Traditional radio is far from dead. It still reaches nearly 90% of South Africans. Marketers are beginning to understand and wake up to the fact that radio is incredibly and probably the most genial of all media in that, when you add it to a campaign with absolutely any other medium, it will improve results.
A study by Michael Gale, a Marketing Consultant in the USA, showed how radio significantly increased digital performance. For the 13 consecutive weeks where radio supported his digital campaign visitors increased by over 20% across organic search, paid search, display and social. This wasn’t a once-off. This pattern repeated itself over numerous radio campaigns.

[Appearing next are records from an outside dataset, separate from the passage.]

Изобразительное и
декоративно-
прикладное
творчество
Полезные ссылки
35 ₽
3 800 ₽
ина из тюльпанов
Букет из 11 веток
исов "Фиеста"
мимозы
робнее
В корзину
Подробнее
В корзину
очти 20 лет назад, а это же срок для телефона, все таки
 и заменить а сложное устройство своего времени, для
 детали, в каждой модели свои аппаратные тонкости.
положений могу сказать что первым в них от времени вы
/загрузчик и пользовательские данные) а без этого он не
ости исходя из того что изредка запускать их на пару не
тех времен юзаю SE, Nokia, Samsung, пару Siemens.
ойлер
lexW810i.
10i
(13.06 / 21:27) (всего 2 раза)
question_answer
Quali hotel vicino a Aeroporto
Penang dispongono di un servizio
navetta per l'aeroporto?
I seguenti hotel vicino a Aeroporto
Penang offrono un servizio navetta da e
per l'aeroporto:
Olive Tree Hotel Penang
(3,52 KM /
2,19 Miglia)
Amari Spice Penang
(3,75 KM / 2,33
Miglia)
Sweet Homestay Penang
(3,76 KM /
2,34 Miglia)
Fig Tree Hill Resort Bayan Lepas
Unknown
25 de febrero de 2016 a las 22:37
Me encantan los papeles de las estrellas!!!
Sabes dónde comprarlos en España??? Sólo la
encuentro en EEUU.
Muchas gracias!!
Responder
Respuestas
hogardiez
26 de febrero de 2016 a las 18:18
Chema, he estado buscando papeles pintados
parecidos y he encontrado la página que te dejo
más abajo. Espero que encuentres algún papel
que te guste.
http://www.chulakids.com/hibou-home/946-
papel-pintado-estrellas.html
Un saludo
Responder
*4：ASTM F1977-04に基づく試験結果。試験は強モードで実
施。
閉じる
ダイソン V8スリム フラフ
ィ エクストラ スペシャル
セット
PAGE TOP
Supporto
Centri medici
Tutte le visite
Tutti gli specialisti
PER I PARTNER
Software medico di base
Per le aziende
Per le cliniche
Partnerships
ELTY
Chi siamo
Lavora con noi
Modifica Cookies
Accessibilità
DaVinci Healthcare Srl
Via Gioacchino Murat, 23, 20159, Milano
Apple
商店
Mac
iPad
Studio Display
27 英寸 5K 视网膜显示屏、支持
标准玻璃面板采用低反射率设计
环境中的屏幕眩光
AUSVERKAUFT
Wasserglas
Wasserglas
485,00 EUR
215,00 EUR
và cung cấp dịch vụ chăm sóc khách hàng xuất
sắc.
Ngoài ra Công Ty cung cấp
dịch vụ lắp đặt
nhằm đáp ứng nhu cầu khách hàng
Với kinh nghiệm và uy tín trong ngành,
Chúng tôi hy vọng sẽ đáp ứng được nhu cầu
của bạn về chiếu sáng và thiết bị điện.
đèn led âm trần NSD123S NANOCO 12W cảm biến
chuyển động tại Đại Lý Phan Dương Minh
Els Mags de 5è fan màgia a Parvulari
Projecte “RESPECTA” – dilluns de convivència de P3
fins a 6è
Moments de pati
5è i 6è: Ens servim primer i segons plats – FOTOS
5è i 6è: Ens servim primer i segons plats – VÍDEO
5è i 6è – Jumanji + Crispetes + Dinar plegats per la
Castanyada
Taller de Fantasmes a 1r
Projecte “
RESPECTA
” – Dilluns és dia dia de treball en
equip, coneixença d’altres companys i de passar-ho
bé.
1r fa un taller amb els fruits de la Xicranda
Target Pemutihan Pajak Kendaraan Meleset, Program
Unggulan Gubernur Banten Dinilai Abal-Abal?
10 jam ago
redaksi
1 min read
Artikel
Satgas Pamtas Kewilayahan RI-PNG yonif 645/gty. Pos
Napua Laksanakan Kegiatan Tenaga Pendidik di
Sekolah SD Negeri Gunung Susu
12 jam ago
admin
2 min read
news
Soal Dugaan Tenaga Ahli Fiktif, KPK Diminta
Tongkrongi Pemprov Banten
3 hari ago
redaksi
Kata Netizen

Gale believes this is due to radio’s ability to create top of mind awareness. “Radio grabs attention, creates interest, and builds desire that supports your digital display, SEO/SEM and social strategy. All these elements together will help generate leads that increase sales.”
Taking the ‘And’ approach involves marketers asking themselves a key question: ‘How do I continue to do the really cool things that digital has allowed me to do, but still achieve the awareness, reach and frequency staples that radio (or other traditional media) is so good at delivering ?’
Big brands are starting to get this. The recent Vodacom Instagrannies campaign was all about getting consumers to interact with a digital game on a daily basis. A marketer in the Revolution phase would have ploughed everything into digital media. But Vodacom chose to drive their campaign with a major TV campaign which was then amplified by a highly engaging three-dimensional radio campaign involving content, activations and celebrities.
What TV and radio did was to create widespread awareness of and affinity with the Instagrannies. So that when consumers did go online to play the game they already felt a connection to the characters and therefore to the Vodacom brand. This was a meningful relationship with the customer… not a one-night stand.
By John Walls
Director at Ultimate Media, the leading radio convergence specialist agency in South Africa.